Task description -
Return every line of text in the listing below as a JSON list of strings, one string per line, omitting blank lines.

Supplied data -
- Opening Delimiter -
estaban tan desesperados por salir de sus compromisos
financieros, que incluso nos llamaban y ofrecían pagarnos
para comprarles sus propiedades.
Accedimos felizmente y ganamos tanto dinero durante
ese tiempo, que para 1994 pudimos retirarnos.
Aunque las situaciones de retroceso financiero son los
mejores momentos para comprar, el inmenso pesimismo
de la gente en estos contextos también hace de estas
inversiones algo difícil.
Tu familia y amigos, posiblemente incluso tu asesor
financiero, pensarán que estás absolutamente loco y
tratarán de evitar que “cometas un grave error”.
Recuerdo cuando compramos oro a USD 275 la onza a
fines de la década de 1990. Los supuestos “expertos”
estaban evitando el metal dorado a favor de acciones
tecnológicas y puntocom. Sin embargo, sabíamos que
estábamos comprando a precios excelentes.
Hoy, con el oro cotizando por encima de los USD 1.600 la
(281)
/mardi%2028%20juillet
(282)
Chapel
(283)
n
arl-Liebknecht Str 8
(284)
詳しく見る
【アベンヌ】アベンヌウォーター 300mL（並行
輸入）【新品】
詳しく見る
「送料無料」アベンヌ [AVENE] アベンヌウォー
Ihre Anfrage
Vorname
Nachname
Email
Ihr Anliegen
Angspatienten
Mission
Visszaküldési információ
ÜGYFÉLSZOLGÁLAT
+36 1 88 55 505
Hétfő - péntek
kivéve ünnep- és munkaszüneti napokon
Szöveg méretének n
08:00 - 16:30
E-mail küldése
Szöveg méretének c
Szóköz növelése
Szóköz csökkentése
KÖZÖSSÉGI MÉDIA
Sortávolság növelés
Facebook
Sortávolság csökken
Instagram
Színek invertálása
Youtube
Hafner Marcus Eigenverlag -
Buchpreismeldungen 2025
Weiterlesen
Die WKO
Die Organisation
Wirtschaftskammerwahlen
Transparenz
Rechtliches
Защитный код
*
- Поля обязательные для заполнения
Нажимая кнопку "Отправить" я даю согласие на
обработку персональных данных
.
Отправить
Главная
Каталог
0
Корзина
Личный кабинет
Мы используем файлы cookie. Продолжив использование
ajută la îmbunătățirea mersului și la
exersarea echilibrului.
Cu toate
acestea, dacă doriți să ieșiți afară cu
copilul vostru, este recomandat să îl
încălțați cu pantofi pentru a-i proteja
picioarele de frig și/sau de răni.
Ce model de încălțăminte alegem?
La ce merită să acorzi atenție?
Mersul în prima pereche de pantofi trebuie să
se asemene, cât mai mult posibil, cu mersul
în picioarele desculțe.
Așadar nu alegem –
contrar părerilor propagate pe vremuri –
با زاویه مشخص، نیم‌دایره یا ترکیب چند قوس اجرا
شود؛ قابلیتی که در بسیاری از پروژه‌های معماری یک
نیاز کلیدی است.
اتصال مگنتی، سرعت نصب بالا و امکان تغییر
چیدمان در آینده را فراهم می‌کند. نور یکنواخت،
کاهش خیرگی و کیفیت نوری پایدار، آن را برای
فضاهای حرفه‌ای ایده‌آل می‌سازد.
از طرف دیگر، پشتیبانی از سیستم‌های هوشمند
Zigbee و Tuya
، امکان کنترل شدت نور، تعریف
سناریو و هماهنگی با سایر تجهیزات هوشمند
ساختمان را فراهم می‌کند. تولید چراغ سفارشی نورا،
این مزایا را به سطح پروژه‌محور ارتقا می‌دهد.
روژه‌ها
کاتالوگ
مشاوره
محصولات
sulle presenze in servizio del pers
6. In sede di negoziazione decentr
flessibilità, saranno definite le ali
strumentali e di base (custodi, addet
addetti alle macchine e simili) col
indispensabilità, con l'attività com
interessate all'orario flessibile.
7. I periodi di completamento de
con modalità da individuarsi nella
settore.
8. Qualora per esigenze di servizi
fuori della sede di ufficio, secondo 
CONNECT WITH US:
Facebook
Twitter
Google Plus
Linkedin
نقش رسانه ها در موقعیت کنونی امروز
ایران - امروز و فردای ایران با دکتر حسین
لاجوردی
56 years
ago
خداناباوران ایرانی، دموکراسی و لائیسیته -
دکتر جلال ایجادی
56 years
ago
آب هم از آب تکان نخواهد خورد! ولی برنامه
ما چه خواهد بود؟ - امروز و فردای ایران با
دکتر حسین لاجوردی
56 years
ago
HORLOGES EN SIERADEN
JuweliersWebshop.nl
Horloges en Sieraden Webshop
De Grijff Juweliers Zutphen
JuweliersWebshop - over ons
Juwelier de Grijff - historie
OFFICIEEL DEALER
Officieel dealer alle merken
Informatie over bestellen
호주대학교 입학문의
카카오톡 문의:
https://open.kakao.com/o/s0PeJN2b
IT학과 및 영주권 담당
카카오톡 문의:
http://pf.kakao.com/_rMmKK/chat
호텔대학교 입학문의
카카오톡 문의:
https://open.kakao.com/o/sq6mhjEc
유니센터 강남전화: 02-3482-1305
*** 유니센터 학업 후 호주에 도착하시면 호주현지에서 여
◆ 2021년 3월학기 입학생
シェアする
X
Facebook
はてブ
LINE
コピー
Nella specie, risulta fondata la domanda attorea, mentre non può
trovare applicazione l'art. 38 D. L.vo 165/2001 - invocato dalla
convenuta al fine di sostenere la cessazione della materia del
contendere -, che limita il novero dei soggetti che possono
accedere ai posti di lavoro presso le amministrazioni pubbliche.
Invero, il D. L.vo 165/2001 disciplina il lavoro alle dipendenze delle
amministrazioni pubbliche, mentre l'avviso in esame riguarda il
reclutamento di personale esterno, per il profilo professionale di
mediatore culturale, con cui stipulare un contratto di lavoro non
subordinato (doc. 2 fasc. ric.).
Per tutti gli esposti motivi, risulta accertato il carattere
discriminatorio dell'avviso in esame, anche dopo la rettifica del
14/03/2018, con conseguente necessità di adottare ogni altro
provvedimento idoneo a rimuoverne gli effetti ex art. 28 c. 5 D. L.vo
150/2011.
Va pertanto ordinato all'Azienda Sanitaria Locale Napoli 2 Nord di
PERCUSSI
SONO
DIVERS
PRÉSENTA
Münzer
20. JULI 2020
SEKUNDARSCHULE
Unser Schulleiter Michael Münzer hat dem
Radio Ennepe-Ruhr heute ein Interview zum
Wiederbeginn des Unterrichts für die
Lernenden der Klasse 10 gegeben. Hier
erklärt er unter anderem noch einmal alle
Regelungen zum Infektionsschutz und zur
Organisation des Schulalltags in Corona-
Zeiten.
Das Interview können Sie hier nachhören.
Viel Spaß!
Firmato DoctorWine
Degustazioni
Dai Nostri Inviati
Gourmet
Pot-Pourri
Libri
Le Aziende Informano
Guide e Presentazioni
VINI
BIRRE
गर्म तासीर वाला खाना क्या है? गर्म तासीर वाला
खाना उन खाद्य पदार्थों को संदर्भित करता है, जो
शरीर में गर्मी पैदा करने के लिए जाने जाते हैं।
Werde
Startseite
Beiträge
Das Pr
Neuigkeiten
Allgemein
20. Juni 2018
- Closing Delimiter -
Solution -
[
  "estaban tan desesperados por salir de sus compromisos",
  "financieros, que incluso nos llamaban y ofrecían pagarnos",
  "para comprarles sus propiedades.",
  "Accedimos felizmente y ganamos tanto dinero durante",
  "ese tiempo, que para 1994 pudimos retirarnos.",
  "Aunque las situaciones de retroceso financiero son los",
  "mejores momentos para comprar, el inmenso pesimismo",
  "de la gente en estos contextos también hace de estas",
  "inversiones algo difícil.",
  "Tu familia y amigos, posiblemente incluso tu asesor",
  "financiero, pensarán que estás absolutamente loco y",
  "tratarán de evitar que “cometas un grave error”.",
  "Recuerdo cuando compramos oro a USD 275 la onza a",
  "fines de la década de 1990. Los supuestos “expertos”",
  "estaban evitando el metal dorado a favor de acciones",
  "tecnológicas y puntocom. Sin embargo, sabíamos que",
  "estábamos comprando a precios excelentes.",
  "Hoy, con el oro cotizando por encima de los USD 1.600 la",
  "(281)",
  "/mardi%2028%20juillet",
  "(282)",
  "Chapel",
  "(283)",
  "n",
  "arl-Liebknecht Str 8",
  "(284)",
  "詳しく見る",
  "【アベンヌ】アベンヌウォーター 300mL（並行",
  "輸入）【新品】",
  "詳しく見る",
  "「送料無料」アベンヌ [AVENE] アベンヌウォー",
  "Ihre Anfrage",
  "Vorname",
  "Nachname",
  "Email",
  "Ihr Anliegen",
  "Angspatienten",
  "Mission",
  "Visszaküldési információ",
  "ÜGYFÉLSZOLGÁLAT",
  "+36 1 88 55 505",
  "Hétfő - péntek",
  "kivéve ünnep- és munkaszüneti napokon",
  "Szöveg méretének n",
  "08:00 - 16:30",
  "E-mail küldése",
  "Szöveg méretének c",
  "Szóköz növelése",
  "Szóköz csökkentése",
  "KÖZÖSSÉGI MÉDIA",
  "Sortávolság növelés",
  "Facebook",
  "Sortávolság csökken",
  "Instagram",
  "Színek invertálása",
  "Youtube",
  "Hafner Marcus Eigenverlag -",
  "Buchpreismeldungen 2025",
  "Weiterlesen",
  "Die WKO",
  "Die Organisation",
  "Wirtschaftskammerwahlen",
  "Transparenz",
  "Rechtliches",
  "Защитный код",
  "*",
  "- Поля обязательные для заполнения",
  "Нажимая кнопку \"Отправить\" я даю согласие на",
  "обработку персональных данных",
  ".",
  "Отправить",
  "Главная",
  "Каталог",
  "0",
  "Корзина",
  "Личный кабинет",
  "Мы используем файлы cookie. Продолжив использование",
  "ajută la îmbunătățirea mersului și la",
  "exersarea echilibrului.",
  "Cu toate",
  "acestea, dacă doriți să ieșiți afară cu",
  "copilul vostru, este recomandat să îl",
  "încălțați cu pantofi pentru a-i proteja",
  "picioarele de frig și/sau de răni.",
  "Ce model de încălțăminte alegem?",
  "La ce merită să acorzi atenție?",
  "Mersul în prima pereche de pantofi trebuie să",
  "se asemene, cât mai mult posibil, cu mersul",
  "în picioarele desculțe.",
  "Așadar nu alegem –",
  "contrar părerilor propagate pe vremuri –",
  "با زاویه مشخص، نیم‌دایره یا ترکیب چند قوس اجرا",
  "شود؛ قابلیتی که در بسیاری از پروژه‌های معماری یک",
  "نیاز کلیدی است.",
  "اتصال مگنتی، سرعت نصب بالا و امکان تغییر",
  "چیدمان در آینده را فراهم می‌کند. نور یکنواخت،",
  "کاهش خیرگی و کیفیت نوری پایدار، آن را برای",
  "فضاهای حرفه‌ای ایده‌آل می‌سازد.",
  "از طرف دیگر، پشتیبانی از سیستم‌های هوشمند",
  "Zigbee و Tuya",
  "، امکان کنترل شدت نور، تعریف",
  "سناریو و هماهنگی با سایر تجهیزات هوشمند",
  "ساختمان را فراهم می‌کند. تولید چراغ سفارشی نورا،",
  "این مزایا را به سطح پروژه‌محور ارتقا می‌دهد.",
  "روژه‌ها",
  "کاتالوگ",
  "مشاوره",
  "محصولات",
  "sulle presenze in servizio del pers",
  "6. In sede di negoziazione decentr",
  "flessibilità, saranno definite le ali",
  "strumentali e di base (custodi, addet",
  "addetti alle macchine e simili) col",
  "indispensabilità, con l'attività com",
  "interessate all'orario flessibile.",
  "7. I periodi di completamento de",
  "con modalità da individuarsi nella",
  "settore.",
  "8. Qualora per esigenze di servizi",
  "fuori della sede di ufficio, secondo ",
  "CONNECT WITH US:",
  "Facebook",
  "Twitter",
  "Google Plus",
  "Linkedin",
  "نقش رسانه ها در موقعیت کنونی امروز",
  "ایران - امروز و فردای ایران با دکتر حسین",
  "لاجوردی",
  "56 years",
  "ago",
  "خداناباوران ایرانی، دموکراسی و لائیسیته -",
  "دکتر جلال ایجادی",
  "56 years",
  "ago",
  "آب هم از آب تکان نخواهد خورد! ولی برنامه",
  "ما چه خواهد بود؟ - امروز و فردای ایران با",
  "دکتر حسین لاجوردی",
  "56 years",
  "ago",
  "HORLOGES EN SIERADEN",
  "JuweliersWebshop.nl",
  "Horloges en Sieraden Webshop",
  "De Grijff Juweliers Zutphen",
  "JuweliersWebshop - over ons",
  "Juwelier de Grijff - historie",
  "OFFICIEEL DEALER",
  "Officieel dealer alle merken",
  "Informatie over bestellen",
  "호주대학교 입학문의",
  "카카오톡 문의:",
  "https://open.kakao.com/o/s0PeJN2b",
  "IT학과 및 영주권 담당",
  "카카오톡 문의:",
  "http://pf.kakao.com/_rMmKK/chat",
  "호텔대학교 입학문의",
  "카카오톡 문의:",
  "https://open.kakao.com/o/sq6mhjEc",
  "유니센터 강남전화: 02-3482-1305",
  "*** 유니센터 학업 후 호주에 도착하시면 호주현지에서 여",
  "◆ 2021년 3월학기 입학생",
  "シェアする",
  "X",
  "Facebook",
  "はてブ",
  "LINE",
  "コピー",
  "Nella specie, risulta fondata la domanda attorea, mentre non può",
  "trovare applicazione l'art. 38 D. L.vo 165/2001 - invocato dalla",
  "convenuta al fine di sostenere la cessazione della materia del",
  "contendere -, che limita il novero dei soggetti che possono",
  "accedere ai posti di lavoro presso le amministrazioni pubbliche.",
  "Invero, il D. L.vo 165/2001 disciplina il lavoro alle dipendenze delle",
  "amministrazioni pubbliche, mentre l'avviso in esame riguarda il",
  "reclutamento di personale esterno, per il profilo professionale di",
  "mediatore culturale, con cui stipulare un contratto di lavoro non",
  "subordinato (doc. 2 fasc. ric.).",
  "Per tutti gli esposti motivi, risulta accertato il carattere",
  "discriminatorio dell'avviso in esame, anche dopo la rettifica del",
  "14/03/2018, con conseguente necessità di adottare ogni altro",
  "provvedimento idoneo a rimuoverne gli effetti ex art. 28 c. 5 D. L.vo",
  "150/2011.",
  "Va pertanto ordinato all'Azienda Sanitaria Locale Napoli 2 Nord di",
  "PERCUSSI",
  "SONO",
  "DIVERS",
  "PRÉSENTA",
  "Münzer",
  "20. JULI 2020",
  "SEKUNDARSCHULE",
  "Unser Schulleiter Michael Münzer hat dem",
  "Radio Ennepe-Ruhr heute ein Interview zum",
  "Wiederbeginn des Unterrichts für die",
  "Lernenden der Klasse 10 gegeben. Hier",
  "erklärt er unter anderem noch einmal alle",
  "Regelungen zum Infektionsschutz und zur",
  "Organisation des Schulalltags in Corona-",
  "Zeiten.",
  "Das Interview können Sie hier nachhören.",
  "Viel Spaß!",
  "Firmato DoctorWine",
  "Degustazioni",
  "Dai Nostri Inviati",
  "Gourmet",
  "Pot-Pourri",
  "Libri",
  "Le Aziende Informano",
  "Guide e Presentazioni",
  "VINI",
  "BIRRE",
  "गर्म तासीर वाला खाना क्या है? गर्म तासीर वाला",
  "खाना उन खाद्य पदार्थों को संदर्भित करता है, जो",
  "शरीर में गर्मी पैदा करने के लिए जाने जाते हैं।",
  "Werde",
  "Startseite",
  "Beiträge",
  "Das Pr",
  "Neuigkeiten",
  "Allgemein",
  "20. Juni 2018"
]